*** DATA TO USE Section Begins ***
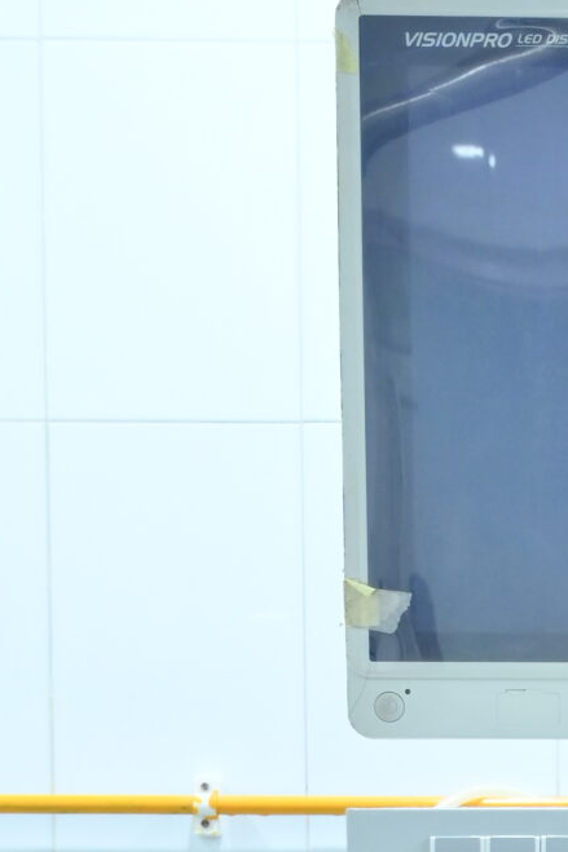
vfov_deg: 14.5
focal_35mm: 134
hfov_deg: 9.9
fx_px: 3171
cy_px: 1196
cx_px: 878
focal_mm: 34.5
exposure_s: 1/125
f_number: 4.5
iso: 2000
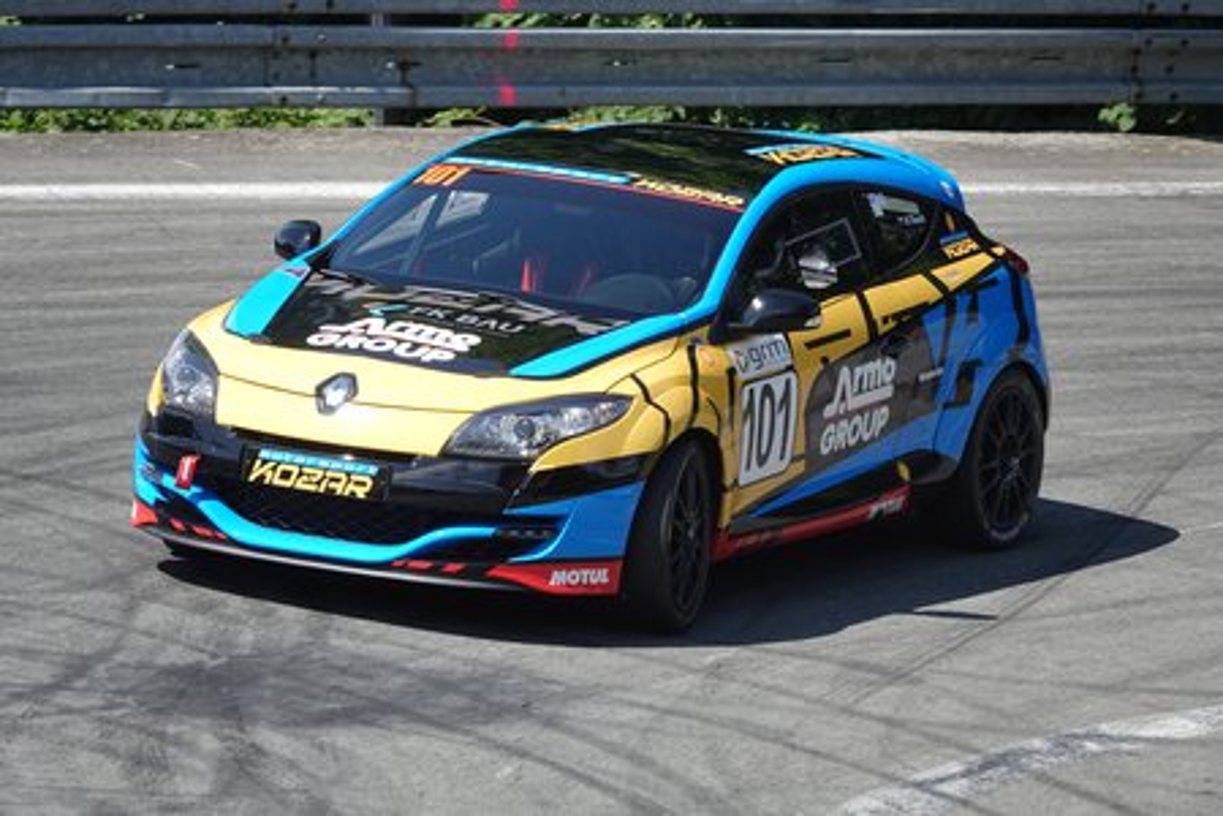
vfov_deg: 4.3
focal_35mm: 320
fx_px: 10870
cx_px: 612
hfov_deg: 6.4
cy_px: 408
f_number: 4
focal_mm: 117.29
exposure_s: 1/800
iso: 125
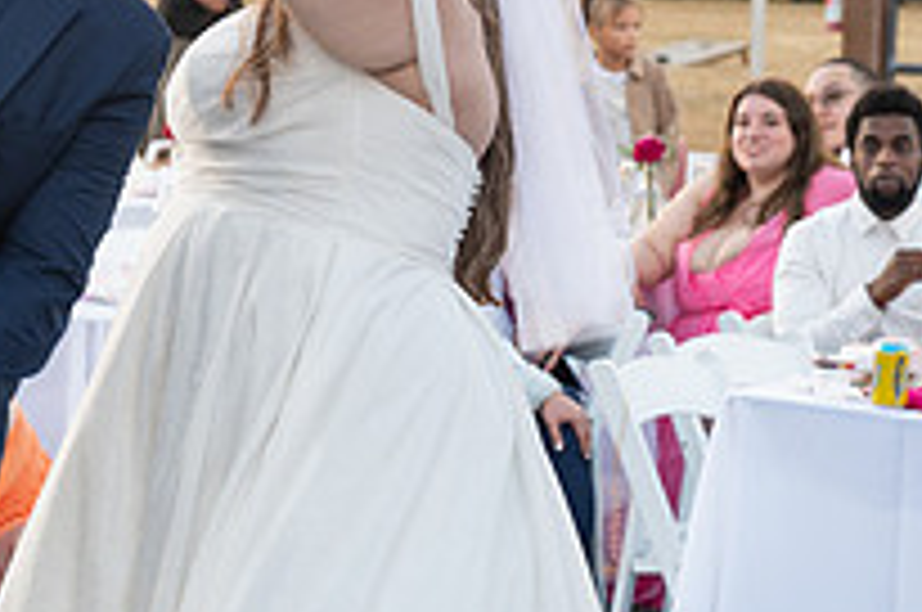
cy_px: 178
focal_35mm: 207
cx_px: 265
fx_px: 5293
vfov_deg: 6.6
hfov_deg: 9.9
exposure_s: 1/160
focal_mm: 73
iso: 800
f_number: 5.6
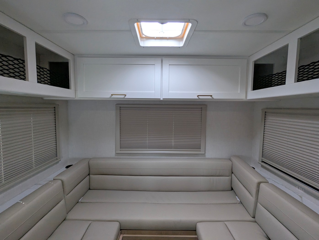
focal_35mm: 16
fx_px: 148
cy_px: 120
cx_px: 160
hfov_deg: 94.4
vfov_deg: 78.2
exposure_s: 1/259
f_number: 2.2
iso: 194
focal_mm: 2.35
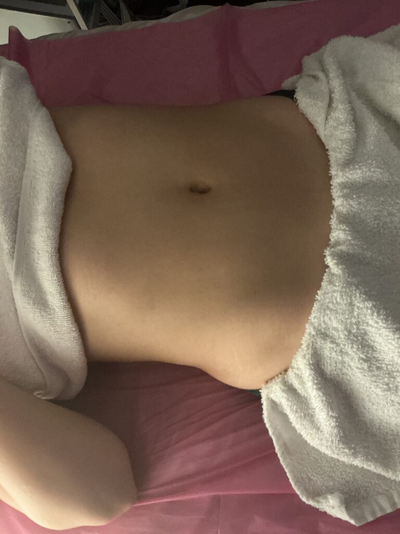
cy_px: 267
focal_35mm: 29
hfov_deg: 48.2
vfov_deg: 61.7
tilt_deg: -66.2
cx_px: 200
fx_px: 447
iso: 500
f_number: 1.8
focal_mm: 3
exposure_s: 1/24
*** DATA TO USE Section Ends ***
▶ _PROBLEM_
Reproduce the data above in full, exactly, with the images removed.

▶ _TASK RESPONSE_
vfov_deg: 14.5
focal_35mm: 134
hfov_deg: 9.9
fx_px: 3171
cy_px: 1196
cx_px: 878
focal_mm: 34.5
exposure_s: 1/125
f_number: 4.5
iso: 2000
vfov_deg: 4.3
focal_35mm: 320
fx_px: 10870
cx_px: 612
hfov_deg: 6.4
cy_px: 408
f_number: 4
focal_mm: 117.29
exposure_s: 1/800
iso: 125
cy_px: 178
focal_35mm: 207
cx_px: 265
fx_px: 5293
vfov_deg: 6.6
hfov_deg: 9.9
exposure_s: 1/160
focal_mm: 73
iso: 800
f_number: 5.6
focal_35mm: 16
fx_px: 148
cy_px: 120
cx_px: 160
hfov_deg: 94.4
vfov_deg: 78.2
exposure_s: 1/259
f_number: 2.2
iso: 194
focal_mm: 2.35
cy_px: 267
focal_35mm: 29
hfov_deg: 48.2
vfov_deg: 61.7
tilt_deg: -66.2
cx_px: 200
fx_px: 447
iso: 500
f_number: 1.8
focal_mm: 3
exposure_s: 1/24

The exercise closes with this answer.